In February – the third week of February – he and Roy ended up back in the Devonshire end of England. He walked over to Newton Abbot. And then to Lustleigh. He got there in March, early in the morning, with the dew moving through a hole that had finally appeared in his right Doc Martin and soaking into his sock. He walked in by the road, not the orchard, and smiled slightly at the memory – smiled painfully at the memory – of Maisie and Sam showing him how you could crawl through tunnel which the river went through and he had barely been able to slither through.
But he turned back at the tunnel. They would ask him questions. They would demand answers. And they would have moved on.
He walked up over Haytor, keeping his hood up and scarf wrapped round his face even though it was hot doing that. He stopped for an apple and a tin of cold spaghetti hoops (he gave Roy some biscuits and some water from his bottle). He licked out the tin carefully and put it back in his bag. There’d be a bin or recycling soon. He knew where one was, one recycling centre. By the garage. By the orchard. There was glass and tins and paper there now. Apparently a fairly new addition when he’d first arrived there, but not that new.
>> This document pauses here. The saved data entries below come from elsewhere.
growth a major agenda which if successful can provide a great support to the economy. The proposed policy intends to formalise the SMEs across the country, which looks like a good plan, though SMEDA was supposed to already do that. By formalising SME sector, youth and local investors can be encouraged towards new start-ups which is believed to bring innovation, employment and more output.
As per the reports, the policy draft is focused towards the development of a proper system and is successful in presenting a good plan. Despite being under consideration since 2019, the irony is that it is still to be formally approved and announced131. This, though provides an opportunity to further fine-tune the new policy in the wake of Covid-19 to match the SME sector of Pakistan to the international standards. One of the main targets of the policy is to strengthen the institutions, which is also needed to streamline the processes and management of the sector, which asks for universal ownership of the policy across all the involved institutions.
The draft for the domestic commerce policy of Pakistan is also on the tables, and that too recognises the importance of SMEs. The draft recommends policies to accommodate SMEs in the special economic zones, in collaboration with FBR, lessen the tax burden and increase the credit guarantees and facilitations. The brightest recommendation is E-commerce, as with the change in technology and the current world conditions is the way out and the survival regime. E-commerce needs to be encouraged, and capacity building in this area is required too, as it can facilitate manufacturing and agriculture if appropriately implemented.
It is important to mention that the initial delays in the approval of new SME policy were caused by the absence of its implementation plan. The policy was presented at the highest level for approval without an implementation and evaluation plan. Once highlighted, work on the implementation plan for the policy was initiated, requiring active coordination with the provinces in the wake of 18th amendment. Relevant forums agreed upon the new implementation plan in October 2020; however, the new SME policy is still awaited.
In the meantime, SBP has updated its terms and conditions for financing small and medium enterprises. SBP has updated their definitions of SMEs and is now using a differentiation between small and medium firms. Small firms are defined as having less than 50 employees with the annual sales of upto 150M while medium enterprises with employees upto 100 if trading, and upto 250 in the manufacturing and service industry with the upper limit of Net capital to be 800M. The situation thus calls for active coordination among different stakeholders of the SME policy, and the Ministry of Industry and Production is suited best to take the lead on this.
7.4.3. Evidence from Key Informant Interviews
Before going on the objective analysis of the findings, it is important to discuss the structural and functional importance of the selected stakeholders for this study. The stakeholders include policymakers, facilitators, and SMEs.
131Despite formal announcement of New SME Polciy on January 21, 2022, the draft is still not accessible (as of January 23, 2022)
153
Cliff continued walking. He circled round. He turned the turns till he got to the 4-way sign: Path, Path, Path, Path. The light was almost gone. He chose the third of these paths and then a few more, and he got to the moor of bracken and gorse. The path to the circle that had been cut out in the gorse was still worn. Cliff stopped, still. Roy stopped next to him. By Cliff’s heel. He heard voices coming from the yurt. He walked up to it, and saw a sign, saying “Welcome.” Whoever it was had heard him coming. They opened their door and saw him staring at the sign. They – a girl and a boy – smiled at him. The boy said, “Are you Cliff?”
Cliff said, “Yes.”
The girl said, “Come in, we’ll make you some tea.”
Cliff came in and painted on the wall in rainbow colours were the words, “This is Cliff’s place, but you can stay here till he comes.”
The boy said, “They’re a really nice community, aren’t they.”